Malgré l'amusante approximation de son français, Pablo Beinito, professeur à l'université de Séville, à travers une approche journalistique, s'est improvisé pour l'assistance porte-parole de la Junta Islamica d'Espagne à travers la voix et les mots de Abdennour Prado, un des cadres de l'organisation de représentation des musulmans d'Espagne. Dénuée de tous complexes, M. Prado revendique le retour d'un islam en Andalus, une chose qui pour lui ne constitue aucun danger pour la société égalitaire espagnole, l'islam étant parfaitement compatible avec la démocratie.
En dépit d'une situation juridique très favorable pour les musulmans d'Espagne, la situation réelle reste loin d'être enviable (absence de régulation du halal, difficultés d'obtention de lieux de prières, etc.). Précisons aussi que la Junta Islamica ne voit pas d'un mauvais oeil l'imamat féminin et milite pour la transformation de la mosquée-cathédrale de Cordoue en temple oecuménique au sein duquel juifs, chrétiens et musulmans pourraient prier et se reccueillir. L'idée, soumise au Vatican, a été rejetée.

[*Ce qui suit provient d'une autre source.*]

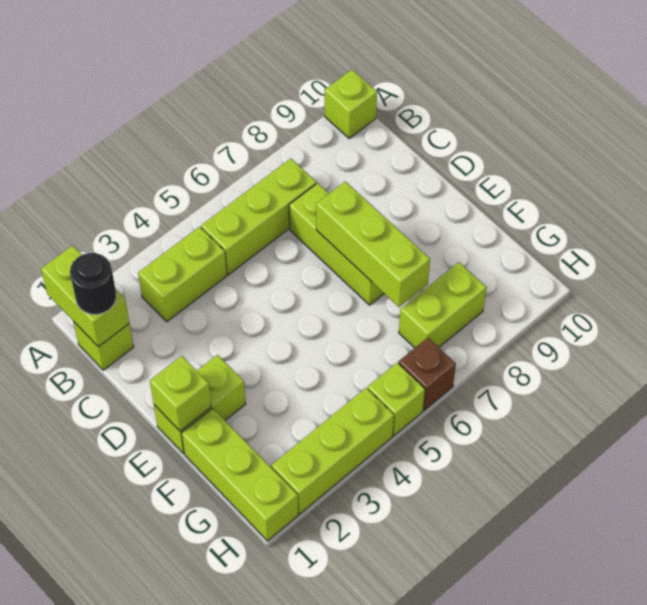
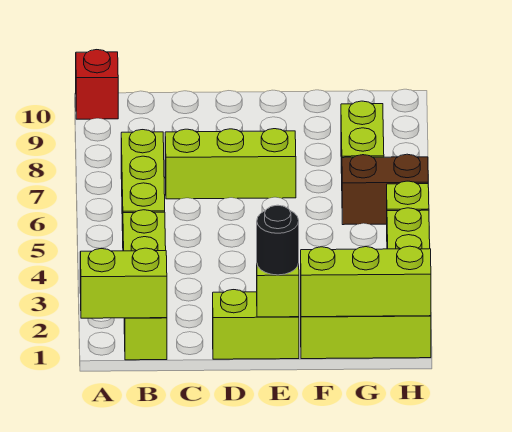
lime brick A10 level 1 -> red brick A10 level 1
black round brick B1 level 3 -> black round brick E1 level 3
lime brick D7:F7 level 2 -> lime brick F1:H1 level 2
lime brick E1:E2 level 1 -> lime brick D1:E1 level 1
brown brick H6 level 1 -> brown brick G6:H6 level 1

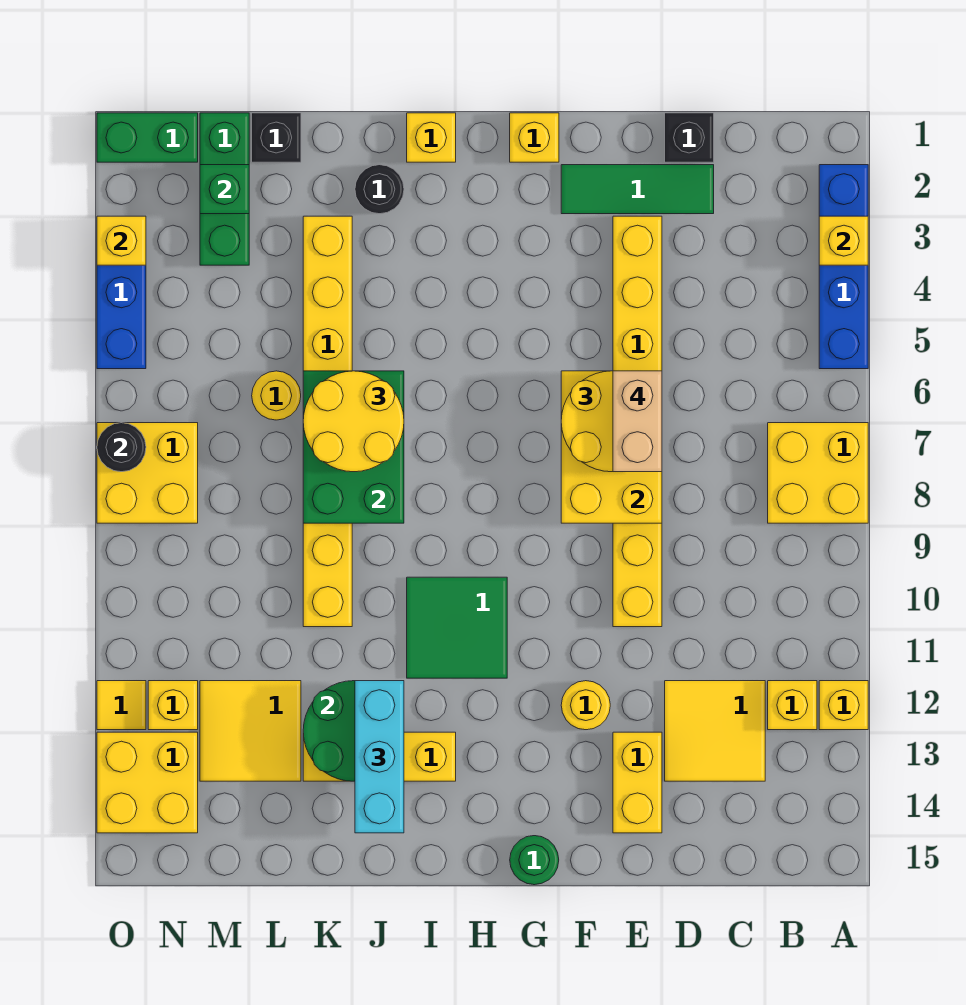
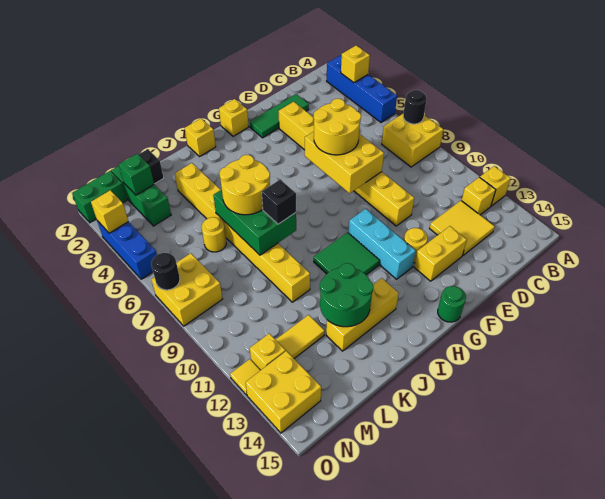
black brick D1 level 1 -> black brick J8 level 3
tan brick E6:E7 level 4 -> none
yellow brick E13:E14 level 1 -> yellow brick E13:F13 level 1
black round brick J2 level 1 -> black round brick A7 level 2
cyan brick J12:J14 level 3 -> cyan brick G10:G12 level 1
yellow tile L12:M13 level 1 -> yellow tile L12:M12 level 1

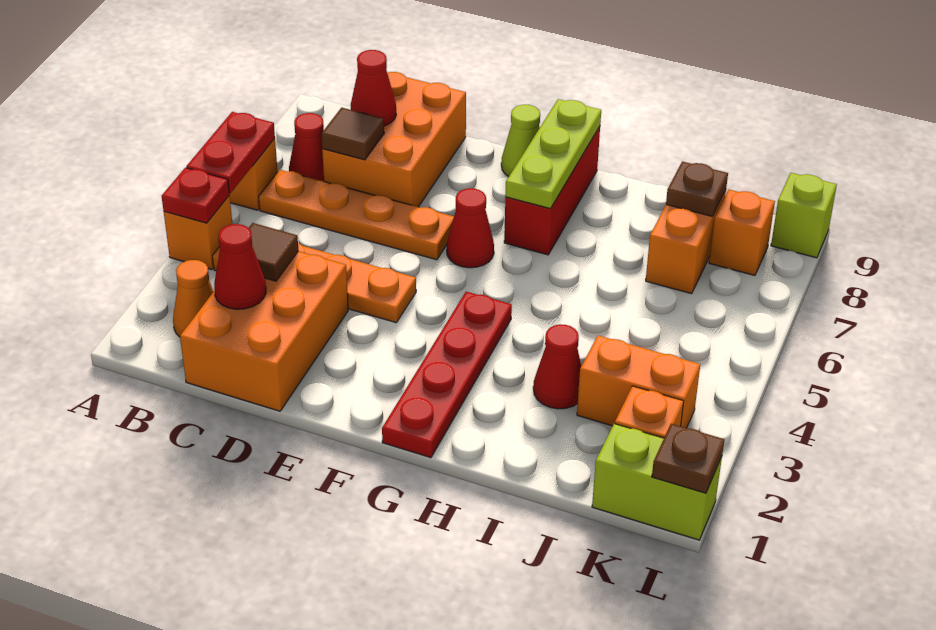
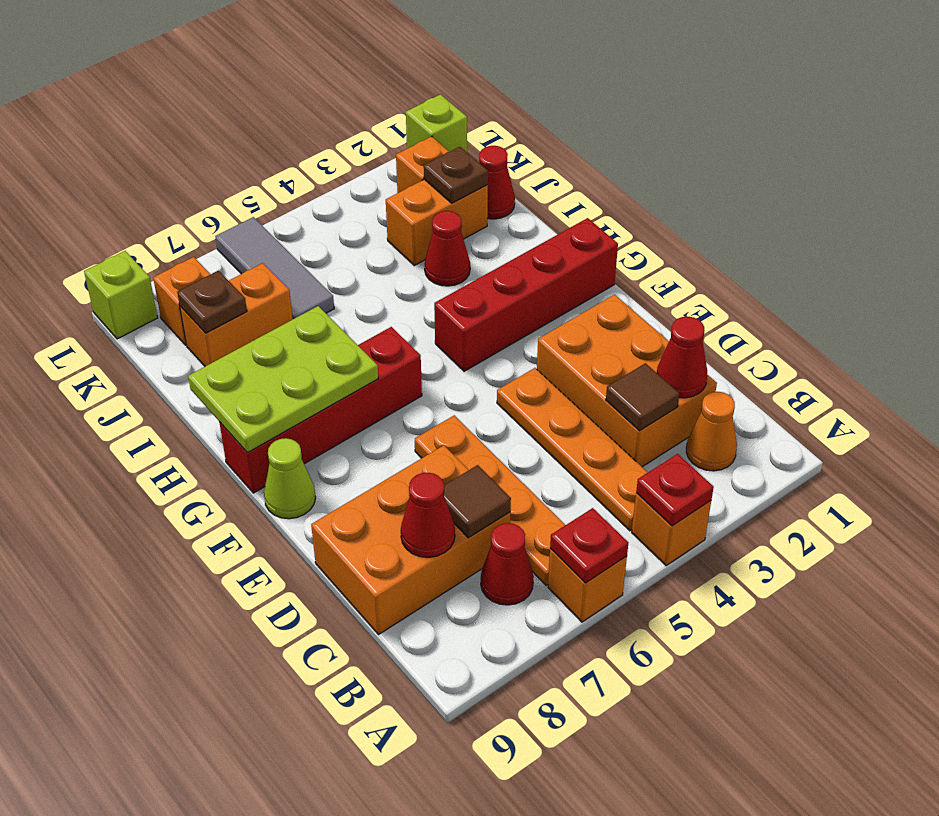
red plate A5:A6 level 2 -> red plate A6 level 2
orange brick C1:D3 level 1 -> orange brick C2:E3 level 1
red cone F6 level 1 -> red cone J1 level 1
red plate G1:G4 level 1 -> red brick G1:G4 level 1
red brick G7:G9 level 1 -> red brick G6:G9 level 1
lime plate G7:G9 level 2 -> lime plate G7:H9 level 2
orange brick J3:K3 level 1 -> orange brick J2:J3 level 1
none -> grey tile J6:L6 level 1
lime brick K1:L1 level 1 -> lime brick L1 level 1
brown plate L1 level 2 -> brown plate J2 level 2

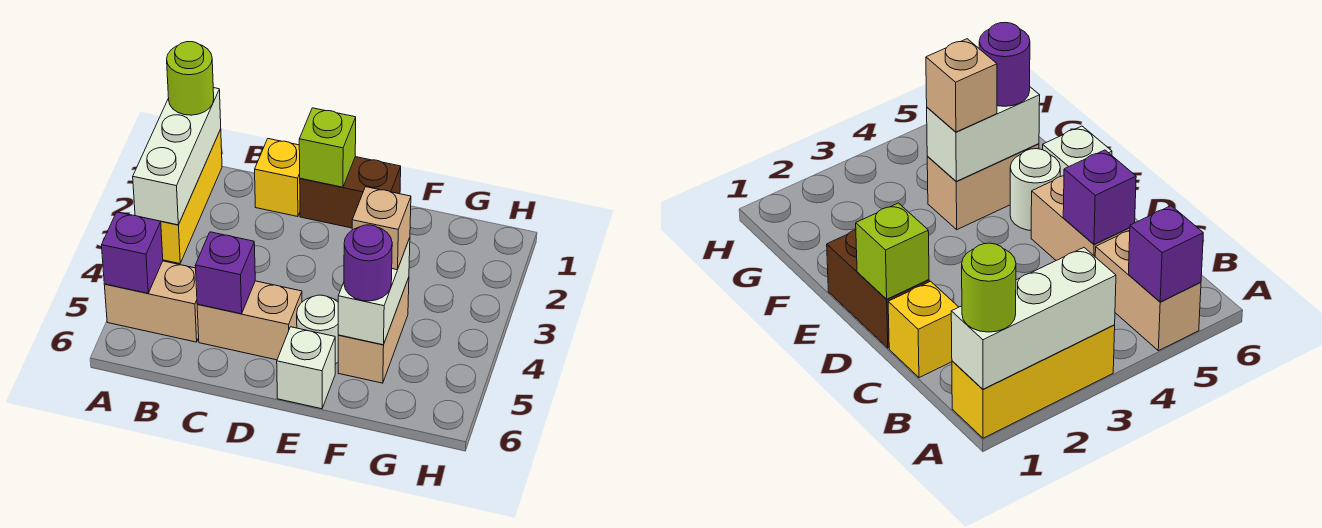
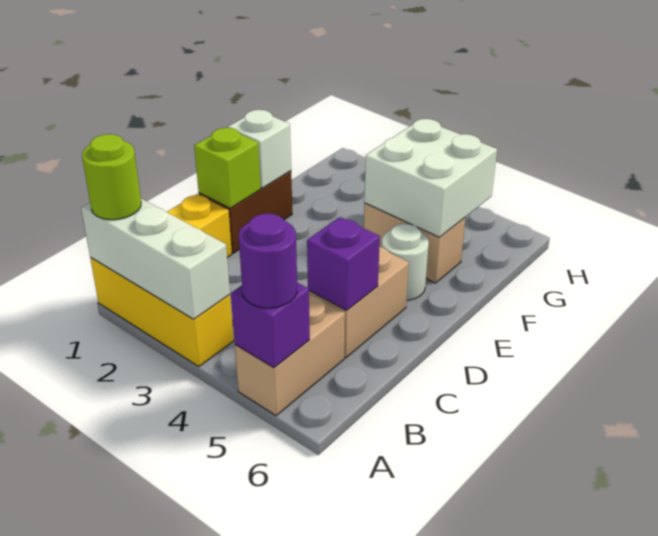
white brick E6 level 1 -> white brick E1 level 2
white brick F4:F5 level 2 -> white brick F4:G5 level 2
tan brick F4 level 3 -> none
purple round brick F5 level 3 -> purple round brick A5 level 3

François Zabbal, philosophe rattaché à l'IMA
François Zabbal, philosophe rattaché à l'IMA

Rendez-vous raté entre foi et raison

Après une petite pause café, la troisième et dernière séance de la journée s'est déroulée sous la présidence de Taj Eddine el-Houssaïni, professeur à l'université Mohamed V de Rabat (Maroc). C'est François Zabbal, philosophe, qui d'abord a pris la parole avant de la céder à Mohammed Aafif, professeur à l'université Mohamed V de Rabat.

Pour François Zabbal, le rendez-vous entre l'islam et l'Europe a été raté car il y a eu échec d'une rencontre entre foi et raison à la manière andalouse. De plus, des revues telles que Esprit ou Le Débat ne font pas spécialement de place aux intellectuels musulmans. M. Zabbal s'est par ailleurs interrogé sur la valeur d'une confrontation entre des personnes ayant les mêmes valeurs et qualifiant de manière floue les intellectuels du Sud, souvent présentés approximativement comme "intellectuels musulmans". Le dialogue des cultures en est devenu un rituel où on communie sur l'apport de la civilisation islamique à l'Europe. En France, "l'état laïc en est venu à s'octroyer le droit d'encadrer la religion musulmane, induisant par la même une homogénéité du dogme, malékite en l'occurrence".

Ayant vécu plusieurs années aux Etats-Unis et y ayant enseigné, Mohammed Aafif a présenté au public une comparaison entre musulmans d'Europe et des USA, la présence de ces derniers au pays de l'Oncle Sam étant beaucoup plus récente, d'où un conflit tout aussi récent, dû au 11 septembre 2001 ou encore à la guerre en Irak entre autres. Effectivement, l'immigration musulmane, si l'on peut la nommer ainsi, date des années 80. Et à la différence de l'immigration européenne, les immigrés musulmans aux Etats-Unis sont pour une grande partie "bien lotis financièrement" : pour plus de 50% d'entre eux, leurs revenus sont de 50 000$ annuel par famille. 58% ont fait des études universitaires, 22% sont des commerçants, 10% des médecins, 10% des professeurs et enseignants, et très peu sont ouvriers. N'oublions pas, nous rappellera M. Aafif, l'islam des Blacks muslims tels que Nation of Islam ou autres, un islam qui n'a rien à voir ni avec le sunnisme ni avec le chiisme et qui se vit encore d'une autre manière.